RE: Atheism Undermines Knowledge
May 3, 2013 at 11:53 pm
(This post was last modified: May 3, 2013 at 11:55 pm by Neo-Scholastic.)
(May 3, 2013 at 9:06 pm)Ergates Wrote: I'm new here, so forgive me if I step on a few toes.I welcome thoughtful contributions such as yours. And welcome to AF by the way.
(May 3, 2013 at 9:06 pm)Ergates Wrote: That we are, means only that these units are "ordered" in the way that they are. Anthropic principle. No need for any "imposed order" at all.I agree with the first part but not the last statement. I have explicitly said that this is not a fine-tuning argument. Any claim of a "design inference" lies beyond the scope on my thesis. My thesis focuses very narrowly on a problem of epistemology. Which is this. Can an atheist apply inductive reasoning without tacitly appealing to formal and final causes?

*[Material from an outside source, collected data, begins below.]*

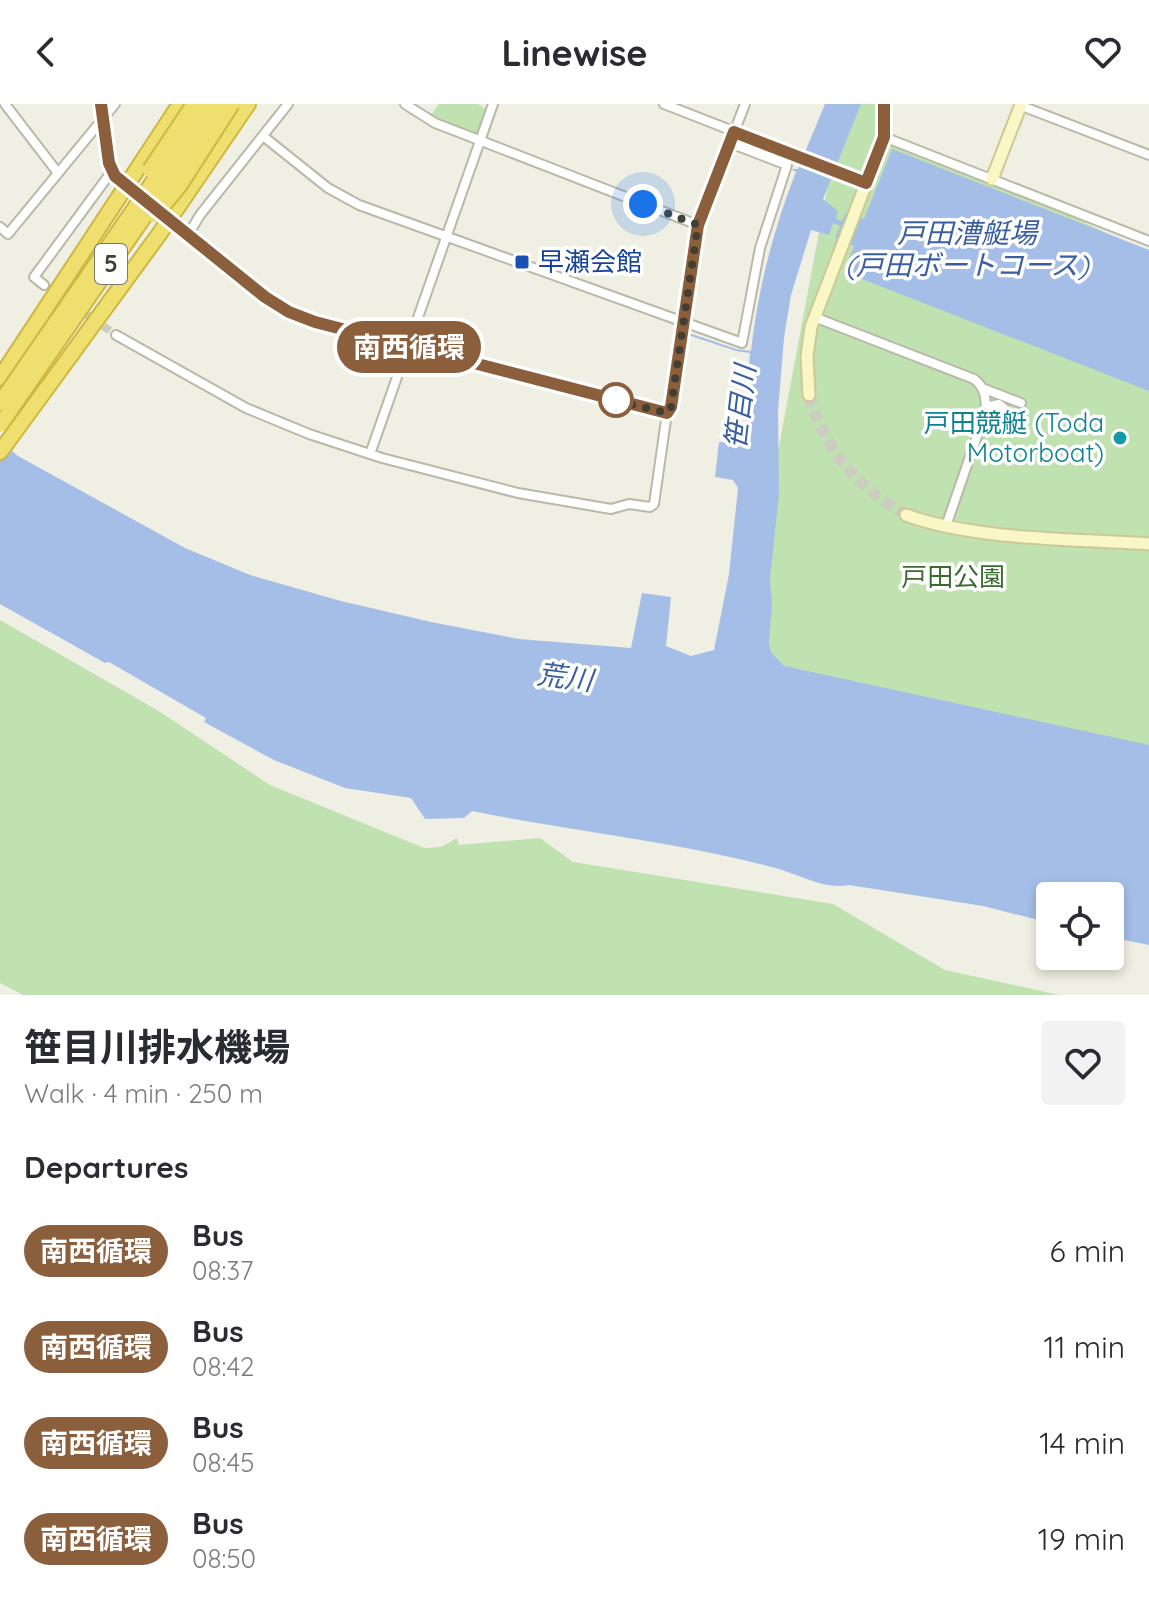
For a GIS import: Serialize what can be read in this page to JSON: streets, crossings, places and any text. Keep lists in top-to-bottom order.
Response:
{
  "streets": {
    "highway": ["5"]
  },
  "water": ["戸田漕艇場 (戸田ボートコース)", "笹目川", "荒川"],
  "parks": ["戸田公園"],
  "places": {
    "transit": ["早瀬会館"],
    "other": ["戸田競艇 (Toda Motorboat)"]
  },
  "lines": ["bus line 南西循環"],
  "page": {
    "header": "Linewise",
    "on_map": "南西循環",
    "heading": [
      ["笹目川排水機場", "Walk · 4 min · 250 m"],
      "Departures"
    ],
    "list": [
      {
        "mark": "南西循環",
        "name": "Bus",
        "note": "08:37",
        "value": "6 min"
      },
      {
        "mark": "南西循環",
        "name": "Bus",
        "note": "08:42",
        "value": "11 min"
      },
      {
        "mark": "南西循環",
        "name": "Bus",
        "note": "08:45",
        "value": "14 min"
      },
      {
        "mark": "南西循環",
        "name": "Bus",
        "note": "08:50",
        "value": "19 min"
      }
    ]
  }
}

(May 3, 2013 at 9:06 pm)Ergates Wrote: ...you left the threshold at which the uncertainty principle becomes significant, ...The UP dictates that there are things that cannot be determined. You can't know everything.The OP is not about what we know, but rather how we know it.
(May 3, 2013 at 9:06 pm)Ergates Wrote: ...quantum mechanics...is extremely adept at making experimental predictions which are very precise, in spite of the randomness at the heart of things...Take a coin toss...In my universe, I get a head or a tail. In your universe, with "transcendentally imposed order" I might get a baboon.In my universe the coin toss will also result in either a head or a tail, but it will not result in a baboon any more than lightening causes flowers to bloom. You can justify your belief because coin tosses result in the coins landing one way or the other. You rely on this regularity for gaining knowledge, therefore if you believe in a principle that undermines this regularity, then you are holding two mutually exclusive ideas about how knowledge is acquired.